↓↓↓

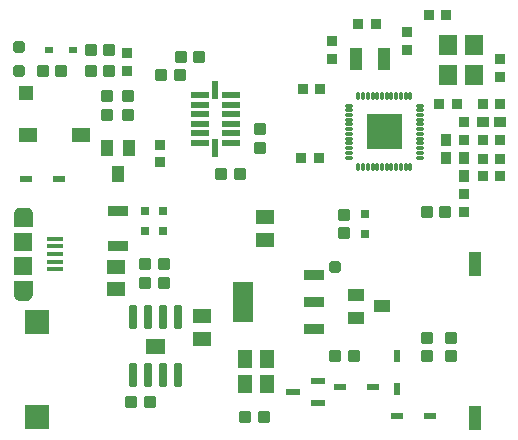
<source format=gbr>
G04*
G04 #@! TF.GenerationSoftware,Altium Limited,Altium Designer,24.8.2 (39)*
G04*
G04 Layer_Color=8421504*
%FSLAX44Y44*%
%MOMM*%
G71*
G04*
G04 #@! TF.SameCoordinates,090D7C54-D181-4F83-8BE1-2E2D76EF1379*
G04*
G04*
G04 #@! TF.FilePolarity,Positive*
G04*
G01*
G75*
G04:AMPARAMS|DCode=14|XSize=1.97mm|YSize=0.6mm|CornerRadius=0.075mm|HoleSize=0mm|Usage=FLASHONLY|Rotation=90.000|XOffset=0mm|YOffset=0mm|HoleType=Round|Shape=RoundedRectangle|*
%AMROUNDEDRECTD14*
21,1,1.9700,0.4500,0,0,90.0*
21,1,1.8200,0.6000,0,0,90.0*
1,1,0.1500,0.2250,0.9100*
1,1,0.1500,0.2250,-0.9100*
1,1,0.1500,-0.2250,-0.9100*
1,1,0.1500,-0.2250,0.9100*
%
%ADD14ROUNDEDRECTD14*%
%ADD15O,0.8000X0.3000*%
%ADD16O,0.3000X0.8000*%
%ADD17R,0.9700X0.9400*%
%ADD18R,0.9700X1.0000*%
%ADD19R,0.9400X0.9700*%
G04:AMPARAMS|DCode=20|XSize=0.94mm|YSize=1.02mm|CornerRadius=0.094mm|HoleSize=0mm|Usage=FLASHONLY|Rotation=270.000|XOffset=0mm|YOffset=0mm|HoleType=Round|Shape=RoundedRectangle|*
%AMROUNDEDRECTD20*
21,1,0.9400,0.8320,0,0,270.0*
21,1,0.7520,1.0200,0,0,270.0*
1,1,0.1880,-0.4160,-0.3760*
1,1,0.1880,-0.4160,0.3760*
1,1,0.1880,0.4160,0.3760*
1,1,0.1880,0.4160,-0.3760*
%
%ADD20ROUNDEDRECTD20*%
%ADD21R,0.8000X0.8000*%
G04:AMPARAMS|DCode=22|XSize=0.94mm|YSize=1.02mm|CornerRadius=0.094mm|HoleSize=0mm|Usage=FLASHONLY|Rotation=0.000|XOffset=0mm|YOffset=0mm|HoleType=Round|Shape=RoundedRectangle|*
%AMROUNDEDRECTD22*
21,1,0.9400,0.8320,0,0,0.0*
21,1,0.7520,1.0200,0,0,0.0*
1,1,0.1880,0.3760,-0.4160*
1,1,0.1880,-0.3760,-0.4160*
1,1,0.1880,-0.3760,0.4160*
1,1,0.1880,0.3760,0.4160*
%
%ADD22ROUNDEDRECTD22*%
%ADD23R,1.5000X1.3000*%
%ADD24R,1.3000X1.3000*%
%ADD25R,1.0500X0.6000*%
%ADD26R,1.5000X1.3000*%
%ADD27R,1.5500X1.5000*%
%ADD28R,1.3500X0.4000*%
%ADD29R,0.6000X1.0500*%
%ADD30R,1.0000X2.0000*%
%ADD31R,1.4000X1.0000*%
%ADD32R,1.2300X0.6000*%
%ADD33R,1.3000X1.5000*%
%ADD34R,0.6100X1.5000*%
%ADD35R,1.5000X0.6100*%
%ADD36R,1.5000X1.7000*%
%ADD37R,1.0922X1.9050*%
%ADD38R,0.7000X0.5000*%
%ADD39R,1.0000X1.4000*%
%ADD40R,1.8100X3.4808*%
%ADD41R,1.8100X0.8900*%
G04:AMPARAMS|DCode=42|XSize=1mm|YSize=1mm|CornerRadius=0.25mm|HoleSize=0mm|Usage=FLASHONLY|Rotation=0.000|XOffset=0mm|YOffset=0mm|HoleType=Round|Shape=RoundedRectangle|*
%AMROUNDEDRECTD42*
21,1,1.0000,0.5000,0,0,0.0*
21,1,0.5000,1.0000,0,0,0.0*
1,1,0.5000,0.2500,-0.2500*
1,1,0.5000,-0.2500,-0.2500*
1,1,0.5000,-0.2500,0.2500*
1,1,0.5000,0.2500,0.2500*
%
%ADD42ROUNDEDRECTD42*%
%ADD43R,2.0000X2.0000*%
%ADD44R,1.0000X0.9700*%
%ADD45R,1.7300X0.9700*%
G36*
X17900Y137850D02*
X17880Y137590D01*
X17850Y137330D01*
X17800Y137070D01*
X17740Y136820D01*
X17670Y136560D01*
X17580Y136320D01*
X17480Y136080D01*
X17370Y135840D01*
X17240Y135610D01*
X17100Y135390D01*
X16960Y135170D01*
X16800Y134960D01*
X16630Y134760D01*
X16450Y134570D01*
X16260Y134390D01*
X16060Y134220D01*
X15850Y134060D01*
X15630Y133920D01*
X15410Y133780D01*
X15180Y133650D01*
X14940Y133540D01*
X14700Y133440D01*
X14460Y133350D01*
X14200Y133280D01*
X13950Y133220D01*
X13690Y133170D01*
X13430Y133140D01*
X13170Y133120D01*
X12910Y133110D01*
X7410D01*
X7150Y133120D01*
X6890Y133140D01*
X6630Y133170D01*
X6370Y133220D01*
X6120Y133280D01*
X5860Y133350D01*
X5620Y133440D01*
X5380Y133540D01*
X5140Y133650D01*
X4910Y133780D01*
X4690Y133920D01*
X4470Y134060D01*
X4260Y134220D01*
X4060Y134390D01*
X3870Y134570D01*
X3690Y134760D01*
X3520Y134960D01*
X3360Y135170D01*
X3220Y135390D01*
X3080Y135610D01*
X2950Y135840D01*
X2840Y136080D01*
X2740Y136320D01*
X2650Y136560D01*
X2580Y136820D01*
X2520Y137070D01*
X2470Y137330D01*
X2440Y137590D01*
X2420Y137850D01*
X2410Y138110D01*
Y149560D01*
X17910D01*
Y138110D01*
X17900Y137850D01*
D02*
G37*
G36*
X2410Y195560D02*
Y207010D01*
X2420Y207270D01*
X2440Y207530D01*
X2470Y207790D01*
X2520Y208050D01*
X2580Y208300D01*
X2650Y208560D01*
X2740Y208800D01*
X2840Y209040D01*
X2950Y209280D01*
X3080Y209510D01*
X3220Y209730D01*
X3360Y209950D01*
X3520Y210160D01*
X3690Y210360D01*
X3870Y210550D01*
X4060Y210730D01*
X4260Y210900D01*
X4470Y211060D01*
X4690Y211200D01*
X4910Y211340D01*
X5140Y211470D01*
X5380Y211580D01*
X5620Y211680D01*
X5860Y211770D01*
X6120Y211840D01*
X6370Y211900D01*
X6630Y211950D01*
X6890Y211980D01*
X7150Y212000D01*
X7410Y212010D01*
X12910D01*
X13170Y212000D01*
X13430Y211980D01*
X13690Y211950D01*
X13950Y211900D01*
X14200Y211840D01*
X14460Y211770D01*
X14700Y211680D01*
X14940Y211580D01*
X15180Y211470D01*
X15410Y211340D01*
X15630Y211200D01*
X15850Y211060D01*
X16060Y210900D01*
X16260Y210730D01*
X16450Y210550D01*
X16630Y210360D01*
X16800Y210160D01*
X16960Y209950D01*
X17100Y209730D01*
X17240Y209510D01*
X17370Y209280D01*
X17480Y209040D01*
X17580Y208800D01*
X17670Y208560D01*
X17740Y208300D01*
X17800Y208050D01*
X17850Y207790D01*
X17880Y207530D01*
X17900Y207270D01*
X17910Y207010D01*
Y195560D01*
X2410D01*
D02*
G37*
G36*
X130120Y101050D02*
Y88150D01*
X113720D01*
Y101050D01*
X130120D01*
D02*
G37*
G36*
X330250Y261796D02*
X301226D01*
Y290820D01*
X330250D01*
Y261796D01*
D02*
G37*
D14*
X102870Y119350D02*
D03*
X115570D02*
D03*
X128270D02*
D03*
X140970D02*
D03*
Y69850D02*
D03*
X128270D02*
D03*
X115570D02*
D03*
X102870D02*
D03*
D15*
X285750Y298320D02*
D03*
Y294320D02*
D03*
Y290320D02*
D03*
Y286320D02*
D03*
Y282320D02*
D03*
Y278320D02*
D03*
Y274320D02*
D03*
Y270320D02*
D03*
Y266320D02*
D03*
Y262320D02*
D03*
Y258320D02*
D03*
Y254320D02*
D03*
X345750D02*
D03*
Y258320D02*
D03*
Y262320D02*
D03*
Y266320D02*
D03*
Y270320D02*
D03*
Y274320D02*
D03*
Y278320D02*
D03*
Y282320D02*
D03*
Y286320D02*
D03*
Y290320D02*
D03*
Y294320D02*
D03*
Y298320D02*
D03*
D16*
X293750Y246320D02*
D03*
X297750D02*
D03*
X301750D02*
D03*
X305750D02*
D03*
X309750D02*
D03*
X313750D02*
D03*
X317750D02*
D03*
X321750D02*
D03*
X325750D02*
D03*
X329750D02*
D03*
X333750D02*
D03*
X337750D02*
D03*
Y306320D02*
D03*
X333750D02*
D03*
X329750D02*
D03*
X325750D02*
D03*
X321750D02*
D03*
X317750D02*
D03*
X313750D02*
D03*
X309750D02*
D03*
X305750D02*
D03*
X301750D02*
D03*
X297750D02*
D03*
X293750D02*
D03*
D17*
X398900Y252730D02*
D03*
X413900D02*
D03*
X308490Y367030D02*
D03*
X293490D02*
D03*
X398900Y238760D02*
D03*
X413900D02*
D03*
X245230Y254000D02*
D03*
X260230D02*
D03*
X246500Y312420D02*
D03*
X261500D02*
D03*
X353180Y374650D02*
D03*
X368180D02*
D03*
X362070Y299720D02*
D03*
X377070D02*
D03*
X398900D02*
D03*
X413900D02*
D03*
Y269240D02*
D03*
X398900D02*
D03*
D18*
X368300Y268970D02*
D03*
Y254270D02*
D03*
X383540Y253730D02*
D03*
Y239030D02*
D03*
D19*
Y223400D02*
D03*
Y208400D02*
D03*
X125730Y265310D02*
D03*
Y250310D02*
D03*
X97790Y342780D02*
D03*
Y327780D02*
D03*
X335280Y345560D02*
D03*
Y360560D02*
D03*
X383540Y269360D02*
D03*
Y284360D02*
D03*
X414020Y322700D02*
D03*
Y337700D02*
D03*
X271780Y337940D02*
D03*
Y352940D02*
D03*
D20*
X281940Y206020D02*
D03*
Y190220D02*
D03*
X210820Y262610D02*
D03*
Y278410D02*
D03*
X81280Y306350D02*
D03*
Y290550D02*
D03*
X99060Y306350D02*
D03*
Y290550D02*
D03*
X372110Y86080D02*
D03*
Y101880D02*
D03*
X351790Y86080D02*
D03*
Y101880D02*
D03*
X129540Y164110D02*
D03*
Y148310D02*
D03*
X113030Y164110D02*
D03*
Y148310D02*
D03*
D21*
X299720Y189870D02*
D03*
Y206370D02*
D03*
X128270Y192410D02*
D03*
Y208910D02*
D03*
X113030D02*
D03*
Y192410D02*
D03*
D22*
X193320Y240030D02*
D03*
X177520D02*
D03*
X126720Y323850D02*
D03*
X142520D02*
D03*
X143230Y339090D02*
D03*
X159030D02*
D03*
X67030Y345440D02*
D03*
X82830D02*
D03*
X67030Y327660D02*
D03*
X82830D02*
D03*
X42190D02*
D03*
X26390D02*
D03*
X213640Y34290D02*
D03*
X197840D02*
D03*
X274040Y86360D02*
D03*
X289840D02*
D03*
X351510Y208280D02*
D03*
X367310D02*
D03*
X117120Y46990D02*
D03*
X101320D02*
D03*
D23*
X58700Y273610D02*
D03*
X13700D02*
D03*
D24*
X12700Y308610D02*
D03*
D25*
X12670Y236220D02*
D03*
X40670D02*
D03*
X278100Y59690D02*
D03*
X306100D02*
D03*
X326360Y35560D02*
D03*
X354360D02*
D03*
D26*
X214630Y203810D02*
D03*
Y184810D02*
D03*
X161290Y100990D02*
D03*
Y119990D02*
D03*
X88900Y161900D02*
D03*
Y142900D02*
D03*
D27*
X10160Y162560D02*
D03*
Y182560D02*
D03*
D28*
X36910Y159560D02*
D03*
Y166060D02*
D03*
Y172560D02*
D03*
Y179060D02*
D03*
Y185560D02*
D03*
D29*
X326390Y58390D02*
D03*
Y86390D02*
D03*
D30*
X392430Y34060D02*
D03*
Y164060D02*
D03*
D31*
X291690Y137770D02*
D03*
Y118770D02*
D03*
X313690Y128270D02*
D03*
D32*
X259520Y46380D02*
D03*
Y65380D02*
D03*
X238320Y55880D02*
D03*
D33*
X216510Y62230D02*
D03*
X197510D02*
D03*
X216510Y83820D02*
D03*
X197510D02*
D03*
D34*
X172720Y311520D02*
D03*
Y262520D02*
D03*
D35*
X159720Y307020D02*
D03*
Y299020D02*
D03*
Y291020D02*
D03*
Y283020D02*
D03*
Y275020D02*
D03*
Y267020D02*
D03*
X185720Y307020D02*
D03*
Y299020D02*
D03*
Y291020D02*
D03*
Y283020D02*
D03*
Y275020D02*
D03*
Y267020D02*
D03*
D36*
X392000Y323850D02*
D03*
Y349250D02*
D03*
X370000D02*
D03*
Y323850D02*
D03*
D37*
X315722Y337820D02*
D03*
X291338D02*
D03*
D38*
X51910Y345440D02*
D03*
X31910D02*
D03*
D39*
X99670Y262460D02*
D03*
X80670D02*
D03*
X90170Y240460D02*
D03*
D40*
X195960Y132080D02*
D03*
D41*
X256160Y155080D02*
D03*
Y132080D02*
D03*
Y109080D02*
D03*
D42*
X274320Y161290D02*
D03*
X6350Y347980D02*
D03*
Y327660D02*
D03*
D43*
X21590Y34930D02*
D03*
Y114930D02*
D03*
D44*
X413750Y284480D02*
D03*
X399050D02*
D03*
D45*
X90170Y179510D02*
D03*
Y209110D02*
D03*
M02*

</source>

↑↑↑

- Task goal -
Would you output, from the records above, exactly the run of lines that starts at the line containing "X3520Y210160D01*" and ends at the line containing "X330250Y261796D02*", and only that run?

- Answer to the problem -
X3520Y210160D01*
X3690Y210360D01*
X3870Y210550D01*
X4060Y210730D01*
X4260Y210900D01*
X4470Y211060D01*
X4690Y211200D01*
X4910Y211340D01*
X5140Y211470D01*
X5380Y211580D01*
X5620Y211680D01*
X5860Y211770D01*
X6120Y211840D01*
X6370Y211900D01*
X6630Y211950D01*
X6890Y211980D01*
X7150Y212000D01*
X7410Y212010D01*
X12910D01*
X13170Y212000D01*
X13430Y211980D01*
X13690Y211950D01*
X13950Y211900D01*
X14200Y211840D01*
X14460Y211770D01*
X14700Y211680D01*
X14940Y211580D01*
X15180Y211470D01*
X15410Y211340D01*
X15630Y211200D01*
X15850Y211060D01*
X16060Y210900D01*
X16260Y210730D01*
X16450Y210550D01*
X16630Y210360D01*
X16800Y210160D01*
X16960Y209950D01*
X17100Y209730D01*
X17240Y209510D01*
X17370Y209280D01*
X17480Y209040D01*
X17580Y208800D01*
X17670Y208560D01*
X17740Y208300D01*
X17800Y208050D01*
X17850Y207790D01*
X17880Y207530D01*
X17900Y207270D01*
X17910Y207010D01*
Y195560D01*
X2410D01*
D02*
G37*
G36*
X130120Y101050D02*
Y88150D01*
X113720D01*
Y101050D01*
X130120D01*
D02*
G37*
G36*
X330250Y261796D02*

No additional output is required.